Lawrence Block est un productif. Depuis ses débuts d’écrivain, il a publié plus de soixante romans, noirs, érotiques et d’espionnage. En France, on le connaît grâce à son personnage récurrent, Evan Michael Tanner, espion décalé, qui, ayant perdu sa faculté de dormir à la suite d’un accident, en vient à occuper son temps en adhérant, par exemple, à des associations contestataires -ce qui ne lui attire pas que des sympathies, notamment de la part des services secrets américains.

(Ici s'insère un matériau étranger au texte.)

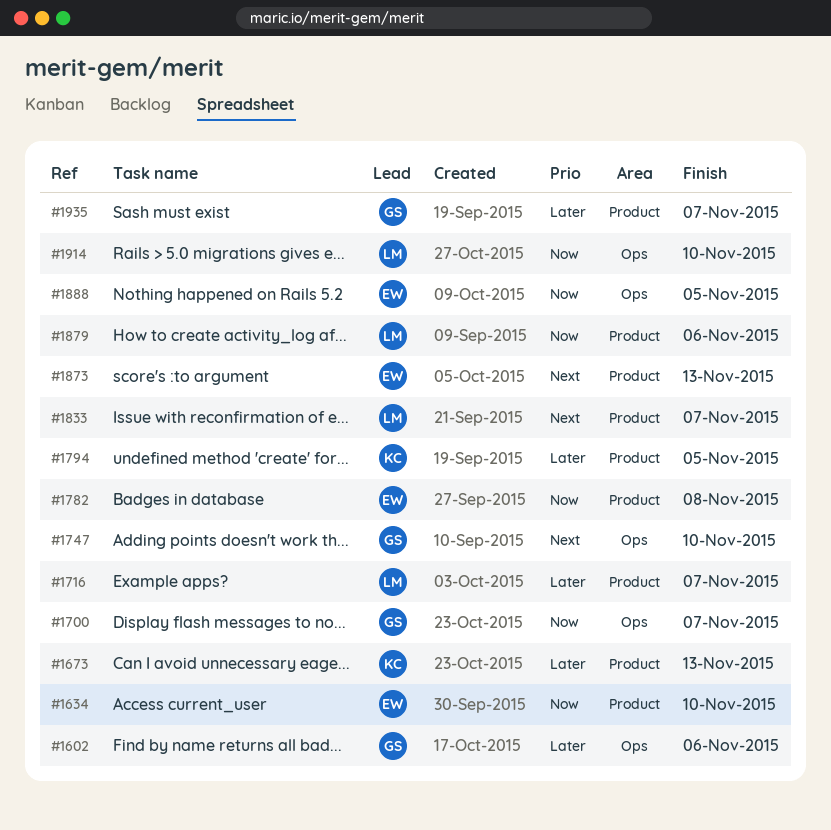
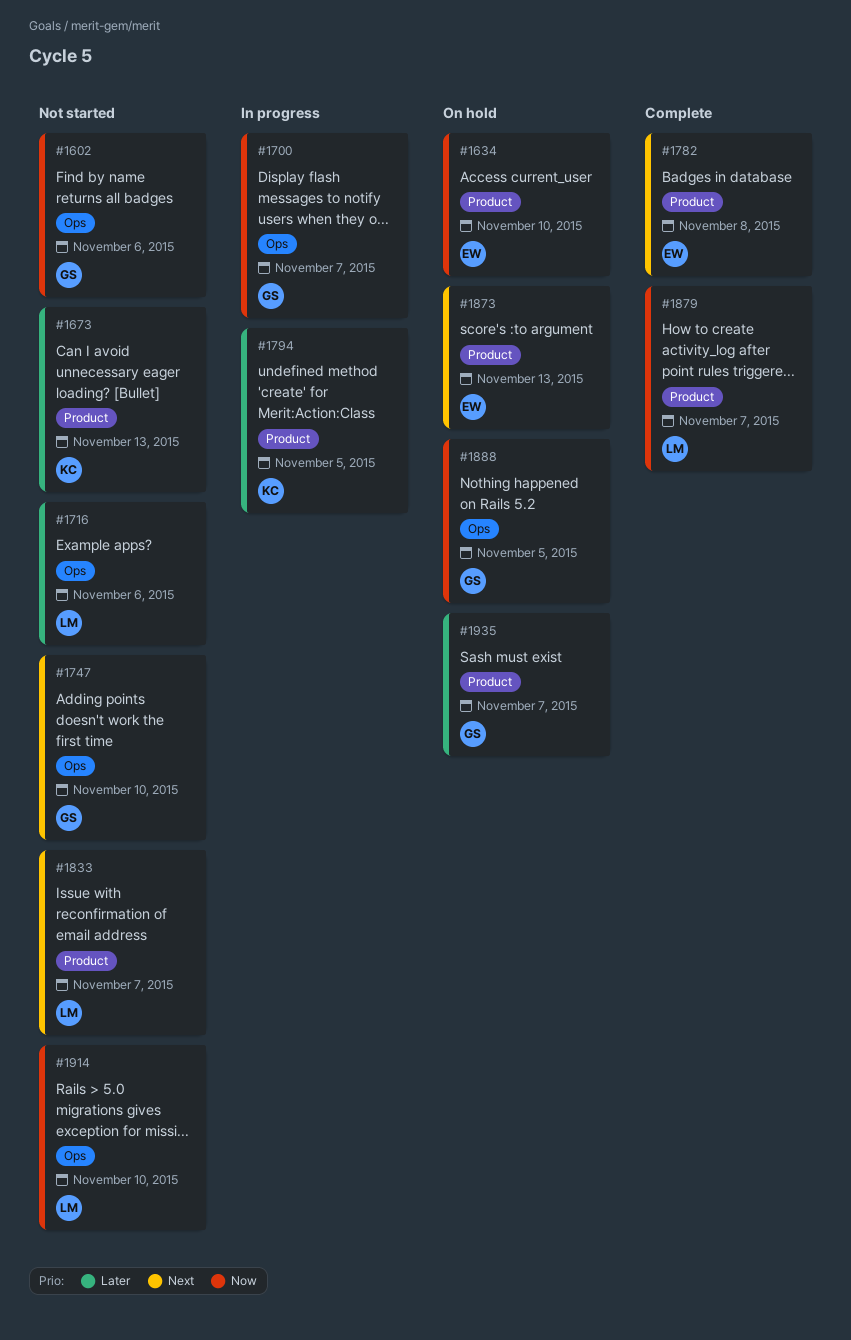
#1602, priority: Later -> Now
#1716, label: Product -> Ops
#1716, due: Nov 7 -> Nov 6
#1782, priority: Now -> Next
#1879, due: Nov 6 -> Nov 7
#1888, owner: EW -> GS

Mais les espions ne sont pas éternels, et Block, après un détour par le polar humoristique, créa en 1976 le personnage de Matt Scudder. Celui-ci deviendra un modèle du genre : ancien flic devenu détective privé amateur, il hante les histoires sur lesquelles il travaille, déambulant sans illusions ni espoirs dans le monde somme toute ordinaire du crime. Block a fait de ce personnage le sujet principal de ses fictions. Au même titre que le Lew Griffin de James Sallis, enquêteur occasionnel et témoin accablé de l’avancée du mal, Scudder est un personnage solitaire : divorcé, il vit à l’hôtel, se contente d’un peu de tendresse, passe son temps à interroger les patrons de bar et à boire des verres pour « faire aller ».

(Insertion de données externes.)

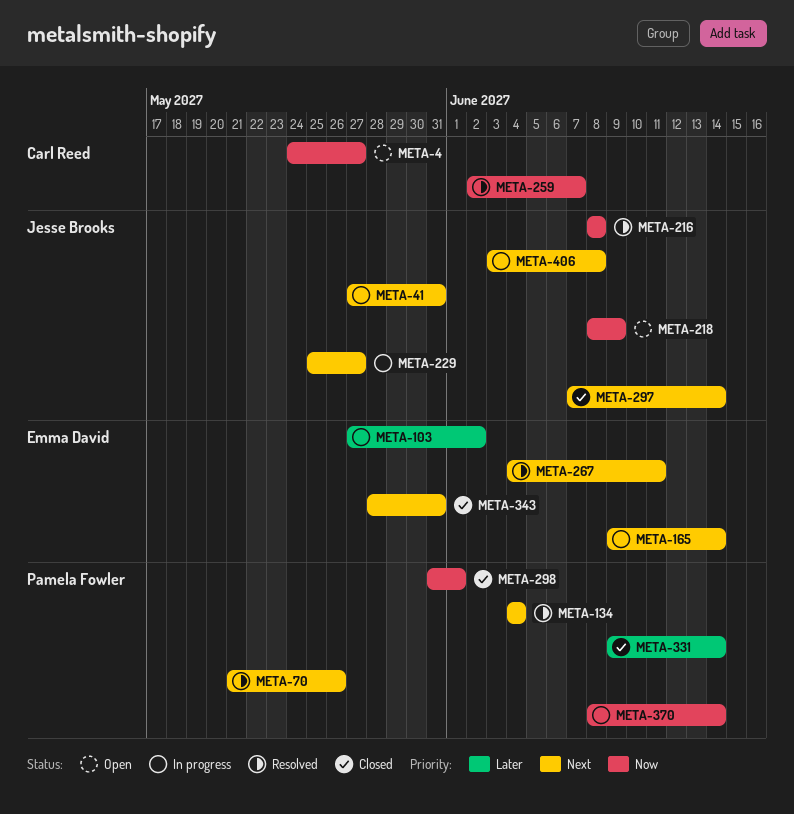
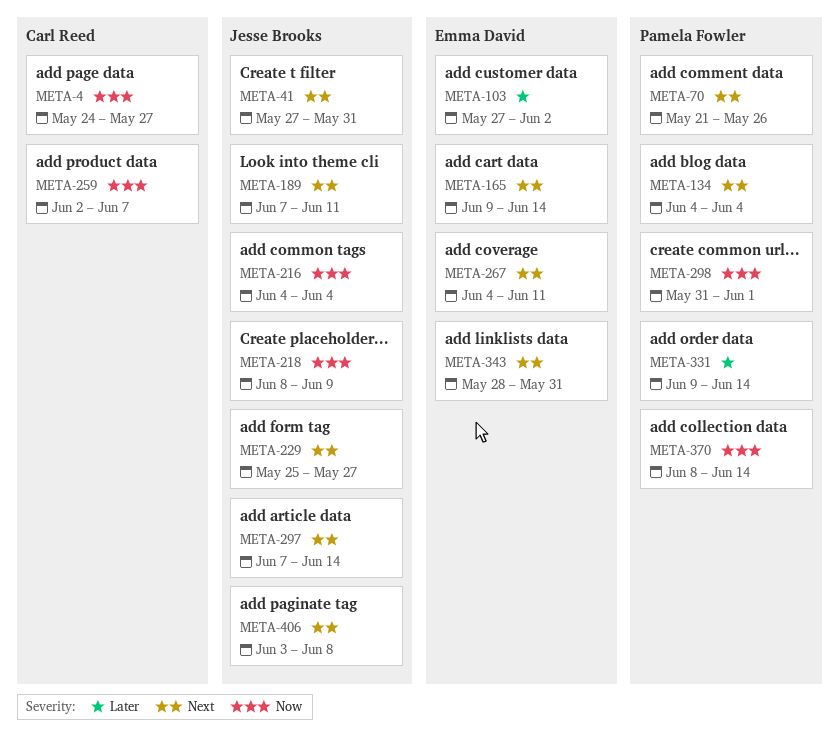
META-189: none -> present
META-216, start: Jun 8 -> Jun 4
META-216, due: Jun 8 -> Jun 4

Les Péchés des pères est le deuxième roman dans lequel apparaît Matt Scudder. Wendy Hanniford a été assassinée à coups de rasoir ; son meurtrier présumé et colocataire, un certain Richard Vanderpoel, a été arrêté dans la rue, couvert de sang, errant avec d’inquiétantes allures de psychopathe. A la suite de quoi, il se suicide dans sa cellule. « … même avec le film de l’assassinat, on ne pourrait pas faire plus évident », juge Scudder, alors que le père de Wendy lui demande de reprendre l’affaire qui a été classée. Il ne va pourtant pas lui falloir longtemps pour se rendre compte que les apparences ne résistent qu’à ceux qui ne veulent pas voir au-delà. Il rencontre les témoins, délimite les zones d’ombre des deux disparus, se rend compte qu’elles coïncident peut-être avec celles de ceux qui restent…

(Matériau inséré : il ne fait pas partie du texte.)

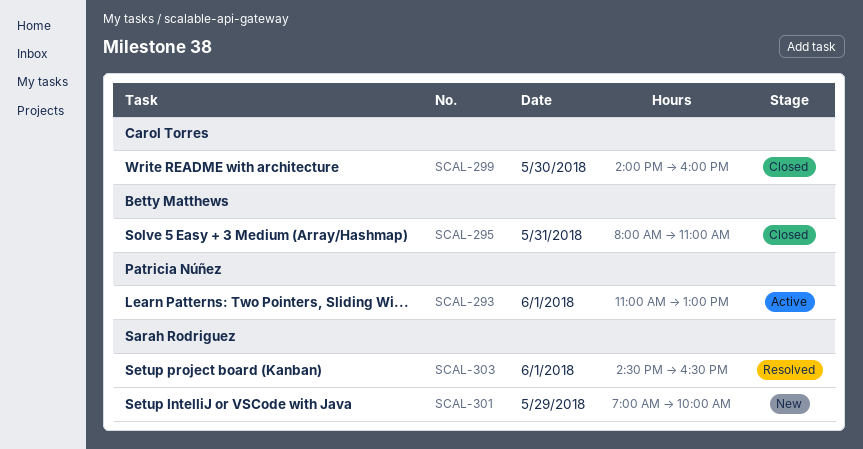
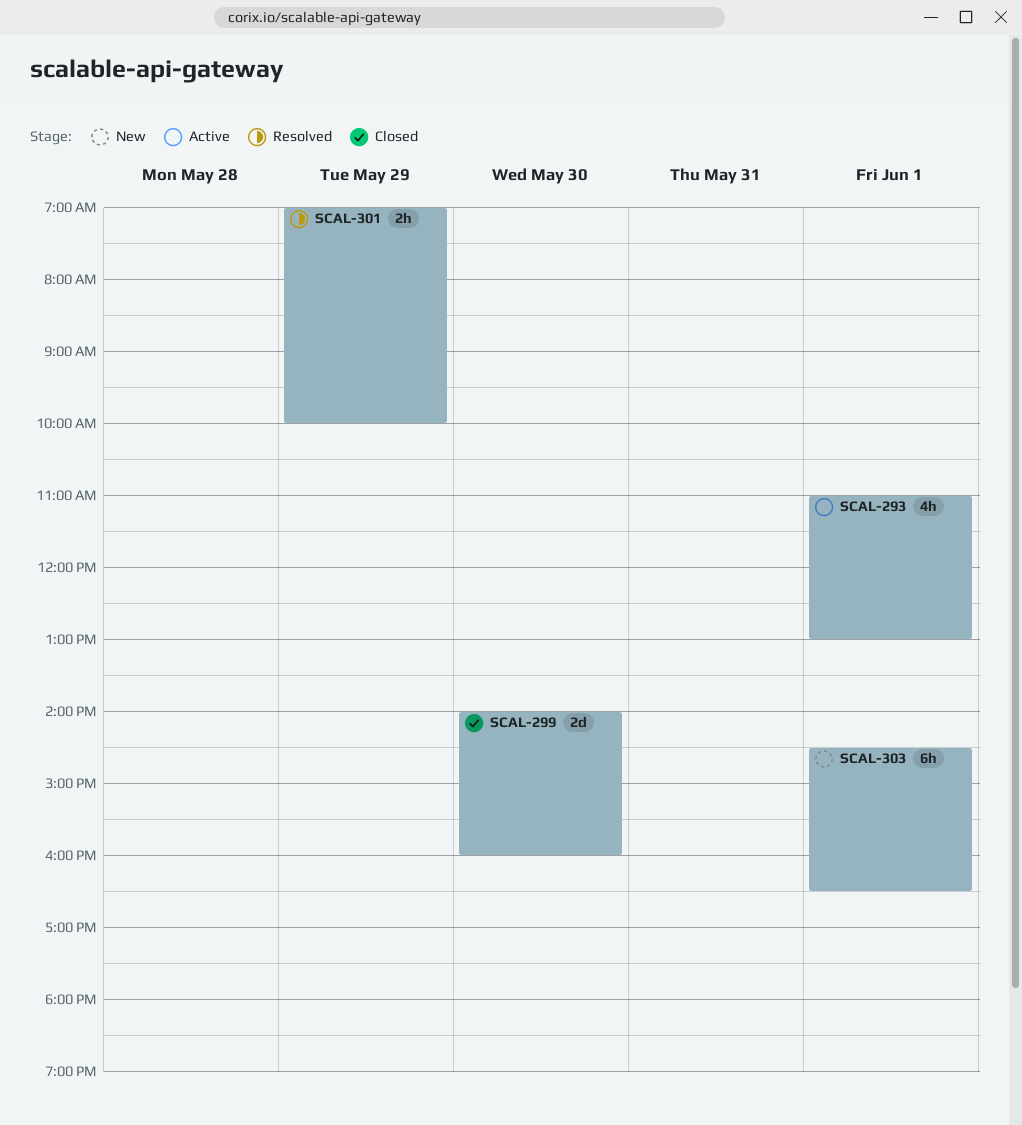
SCAL-295: present -> none
SCAL-301, status: New -> Resolved
SCAL-303, status: Resolved -> New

Une fois encore, l’intrigue n’est pas tout. Elle est prétexte à des mises en situations extrêmes au cours desquelles les protagonistes tombent le masque. Plus encore, elle souligne à quel point la limite entre le bien et le mal n’est pas nécessairement évidente et indiscutable. A mesure que l’enquête progresse, que les témoins parlent, le mal se déplace, subrepticement : il était l’exclusivité de Richard Vanderpoel, que les apparences sanglantes montraient du doigt, il se morcelle au fil des témoignages, chacun ayant son lot de vice, de carences, et de mal-être.

Scudder est un de ces personnages attachants, écorché vif mais aussi dur à cuir. Au même titre que les personnages de Clint Eastwood, ceux de Richard Stark ou de James Crumley, c’est parce qu’il a l’audace de poser les vraies questions qu’il dérange. Et finalement regarde la vérité en face.